In right-to-work states, unions are forbidden from automatically charging representation fees to workers in unionized shops. Roughly half of the states have right-to-work laws. Organized labor fears right-to-work laws because of what they call the “free rider” problem. The union in a unionized workplace is obligated to represent the entire bargaining unit. But, under right-to-work laws, individual employees within that bargaining unit are under no obligation to pay dues in exchange for that representation. Republicans, who generally favor right-to-work laws, now command bicameral majorities in 30 out of 50 state legislatures. In 23 states, the party holds both chambers of the legislature and the governorship. The same is true for Democrats in just seven states.
In Pennsylvania, a conservative group known as the American Future is taking advantage of the new legislative session to push pension reform and “paycheck protection,” which would ban unions from spending automatically deducted representation fees on political advocacy. In Illinois, Republican Governor Bruce Rauner has proposed establishing “right-to-work zones” in various regions of the state, where businesses would be able to operate with fewer government regulations much to the chagrin of Illinois unions.

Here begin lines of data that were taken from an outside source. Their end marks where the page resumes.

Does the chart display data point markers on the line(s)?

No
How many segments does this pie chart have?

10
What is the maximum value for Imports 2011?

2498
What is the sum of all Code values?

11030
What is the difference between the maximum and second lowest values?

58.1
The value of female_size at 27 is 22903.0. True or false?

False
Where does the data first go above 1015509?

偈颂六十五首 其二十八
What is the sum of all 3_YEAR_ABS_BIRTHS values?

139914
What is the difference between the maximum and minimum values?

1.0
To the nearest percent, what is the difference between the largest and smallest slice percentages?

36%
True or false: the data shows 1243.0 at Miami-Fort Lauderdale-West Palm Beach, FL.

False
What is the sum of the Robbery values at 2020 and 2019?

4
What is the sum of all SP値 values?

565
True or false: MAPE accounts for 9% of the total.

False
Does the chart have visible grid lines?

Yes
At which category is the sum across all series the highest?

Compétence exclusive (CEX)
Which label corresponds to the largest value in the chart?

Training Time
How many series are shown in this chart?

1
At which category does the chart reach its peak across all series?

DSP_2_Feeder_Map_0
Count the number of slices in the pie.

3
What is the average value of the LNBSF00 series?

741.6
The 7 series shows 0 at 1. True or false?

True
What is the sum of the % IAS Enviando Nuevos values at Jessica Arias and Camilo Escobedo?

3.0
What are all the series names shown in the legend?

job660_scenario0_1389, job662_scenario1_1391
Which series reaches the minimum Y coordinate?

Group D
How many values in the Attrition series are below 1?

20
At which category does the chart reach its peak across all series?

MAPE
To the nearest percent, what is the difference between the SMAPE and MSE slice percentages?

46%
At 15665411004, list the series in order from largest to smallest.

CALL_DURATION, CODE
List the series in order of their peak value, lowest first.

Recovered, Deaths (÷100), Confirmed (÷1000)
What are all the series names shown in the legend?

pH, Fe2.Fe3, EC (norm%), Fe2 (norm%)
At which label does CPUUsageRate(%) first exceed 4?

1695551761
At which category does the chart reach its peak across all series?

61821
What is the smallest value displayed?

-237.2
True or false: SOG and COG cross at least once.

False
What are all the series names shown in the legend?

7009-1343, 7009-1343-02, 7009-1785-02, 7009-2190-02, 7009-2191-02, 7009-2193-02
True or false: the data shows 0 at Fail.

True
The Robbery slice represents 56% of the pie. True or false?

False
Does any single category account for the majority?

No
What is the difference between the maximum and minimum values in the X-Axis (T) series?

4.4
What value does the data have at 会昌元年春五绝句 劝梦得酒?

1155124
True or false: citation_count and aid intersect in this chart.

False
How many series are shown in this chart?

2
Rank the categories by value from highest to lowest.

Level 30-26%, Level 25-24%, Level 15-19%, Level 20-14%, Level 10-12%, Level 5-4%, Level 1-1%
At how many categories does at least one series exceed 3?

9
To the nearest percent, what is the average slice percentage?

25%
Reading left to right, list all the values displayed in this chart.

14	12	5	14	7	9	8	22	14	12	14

Similar to Illinois’ right-to-work zones, Kentucky has right-to-work counties. Interestingly, Hardin County passed an ordinance making it a misdemeanor to force employees covered under the National Labor Relations Act (any private sector, non-supervisor) to join or pay dues to a union as a condition of employment. The ordinance also barred hiring hall agreements that exclusively allow unions to refer workers for employment. The AFL-CIO and the United Food and Commercial Workers Union have filed a lawsuit aimed at invalidating the county-by-county law arguing that it is preempted by the National Labor Relations Act. According to the unions, the Act only allows a state or territory, not county, to pass right-to-work laws.